No surprise then, as Mr. Hunter disclosed this week that he would plead guilty to misuse of campaign funds, he still tried to dodge accountability. “I am pleading guilty to one count,” Mr. Hunter told a television station Monday on the eve of his guilty plea, as he pointed out that the charge “does not involve one penny of taxpayer money.” No surprise that he maintained that his plea stemmed from the noblest of motives: “I think it’s important not to have a public trial for three reasons. And those three reasons are my kids.”

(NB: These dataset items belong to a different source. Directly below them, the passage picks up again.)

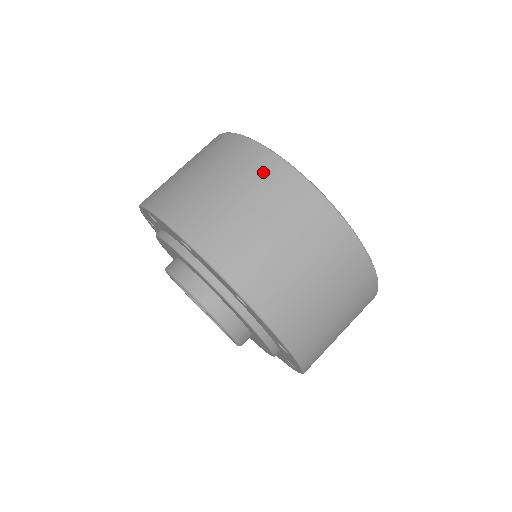
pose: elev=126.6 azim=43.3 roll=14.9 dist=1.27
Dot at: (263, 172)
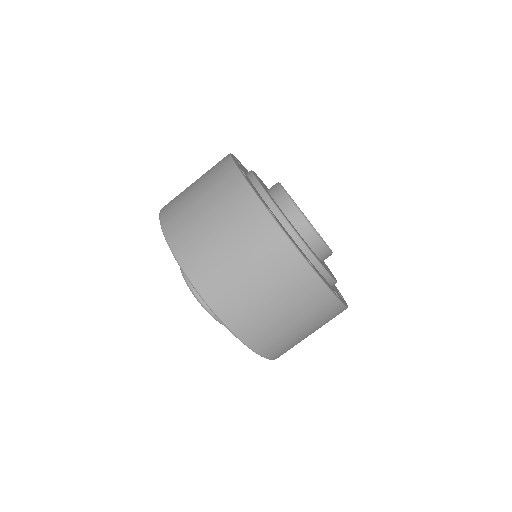
Dot at: (222, 180)
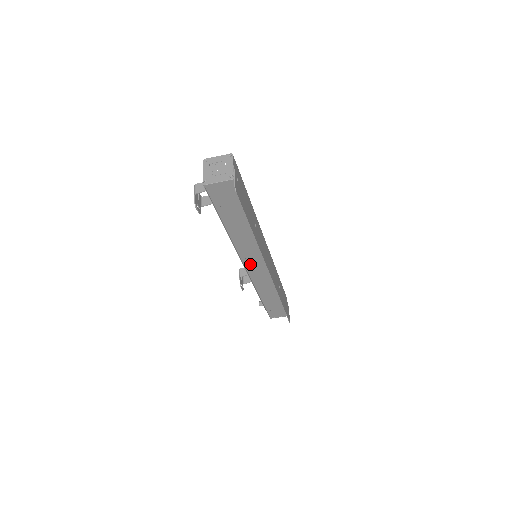
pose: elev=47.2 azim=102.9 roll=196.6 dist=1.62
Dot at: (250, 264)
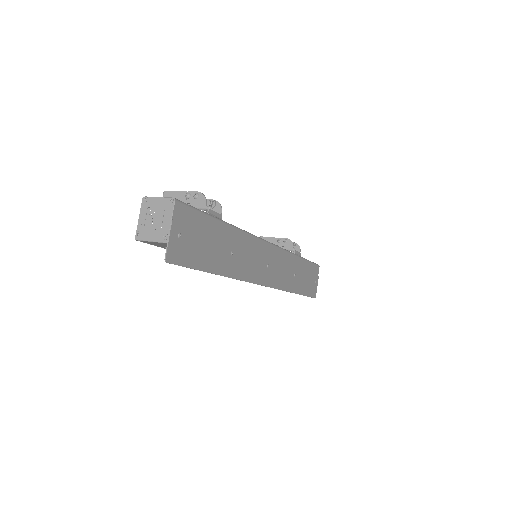
Dot at: occluded
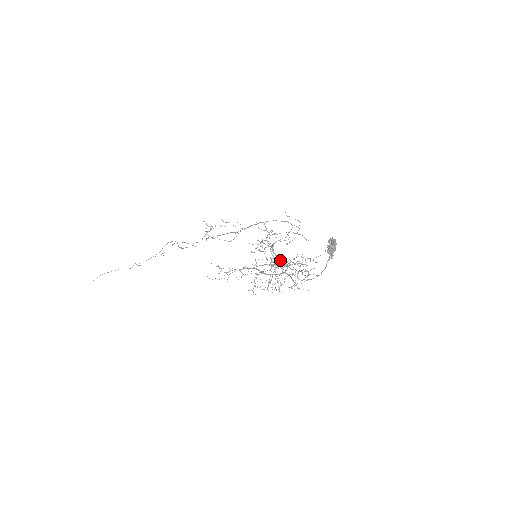
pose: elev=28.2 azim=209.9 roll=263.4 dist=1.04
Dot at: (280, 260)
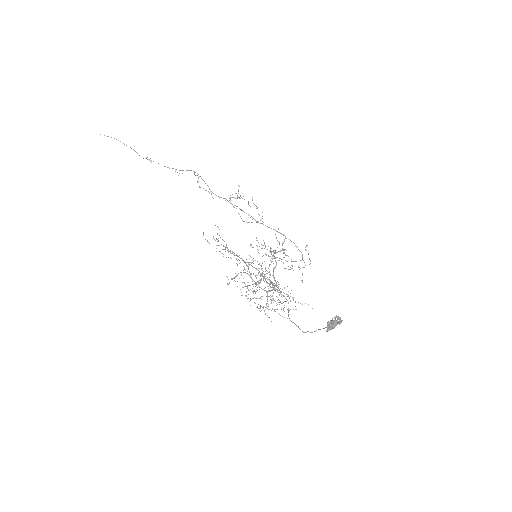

Please. There should be no illusions as to the seriousness of the crime or the strength of the government’s case. A 47-page federal indictment last year spelled out how from 2009 to 2016, Mr. Hunter and his wife (who also was charged) schemed to use thousands of dollars of campaign donations on everything from fancy overseas vacations and golf outings to mundane gas and grocery bills to $600 airfare for a pet rabbit. It was later alleged that Mr. Hunter used campaign funds to carry on extramarital affairs, including with one of his congressional staffers.
Mr. Hunter ran out of family scapegoats and pleaded guilty for one reason: He had no choice after his wife pleaded guilty in June to a single count of conspiracy and agreed to cooperate with prosecutors, including possible testimony at trial. It’s also clear that Mr. Hunter’s disdain for the justice system and for the voters in his district who reelected him last year was modeled on a president who has made an art form out of denying facts and demonizing people who have the audacity to point them out.
Mr. Hunter, who is expected to resign from Congress, faces five years in prison. A prison term would be a reaffirmation of the U.S. system of justice and the principle that no one, no matter their position, is above the law.